ASC Cinematographers Break Ground on ASC ARRI Educational Center

ASC ARRI Educational Center - Publicity - H 2018

The American Society of Cinematographers on Tuesday broke ground on the construction of its ASC ARRI Educational Center at its Hollywood headquarters.

The building will be located behind the historic ASC Clubhouse and is slated to be completed in 2019, as the society celebrates its centennial.

“When the ASC was formed in 1919, our founding members pledged to foster and artistically inspire rising cinematographers,” said ASC president Kees van Oostrum. “That mission has made us the society we are today. Through our members and initiatives, we have aggressively continued that edict. As we prepare to celebrate our 100th anniversary next year, the new ASC ARRI Educational Center symbolizes our commitment to the future and provides an excellent gathering place for the exchange of ideas."

The educational center is made possible through the patronage of camera maker ARRI, whose president and CEO Glenn Kennel was on hand at the ceremony. “ARRI’s two founders were young filmmakers who produced movies and created lighting and camera equipment to make their visions a reality. We are thrilled to continue their legacy and help create a space to inspire emerging content creators," he said.

The ASC has numerous education initiatives.

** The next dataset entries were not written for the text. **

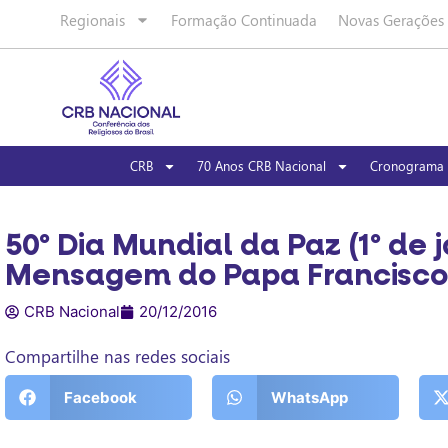
Regionais
Formação Continuada
Novas Gerações
CRB
70 Anos CRB Nacional
Cronograma 
50º Dia Mundial da Paz (1º de j
Mensagem do Papa Francisco
CRB Nacional
20/12/2016
Compartilhe nas redes sociais
Facebook
WhatsApp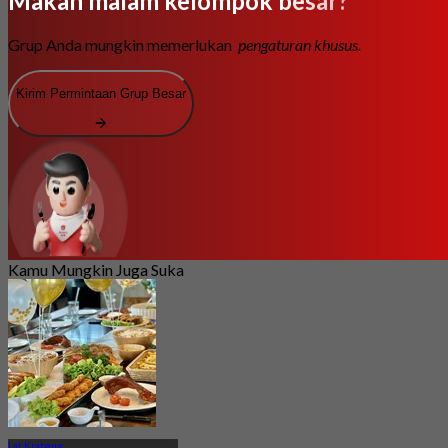
Makan malam kelompok besar?
Grup Anda mungkin memerlukan
pengaturan khusus.
Kirim Permintaan Grup Besar
Kamu Mungkin Juga Suka
Lat Krabang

Among them is its International Master Class series, intensive workshops that were also created in collaboration with ARRI. In fact, the ASC announced that ARRI would continue to sponsor the International Master Classes for the next decade and host various Los Angeles-based Master Classes beginning in 2019.

ASC members in attendance at the ground-breaking ceremony included Caleb Deschanel, Richard Edlund, Richard Crudo, Steven Poster and Bill Bennett, as well as representatives from ARRI and others in the cinematography community.

During the ceremony, van Oostrum surprised Kennel with a historical photo of ARRI founders August Arnold and Richard Richter that was recently discovered at the Academy of Motion Picture Arts and Sciences' Margaret Herrick Library.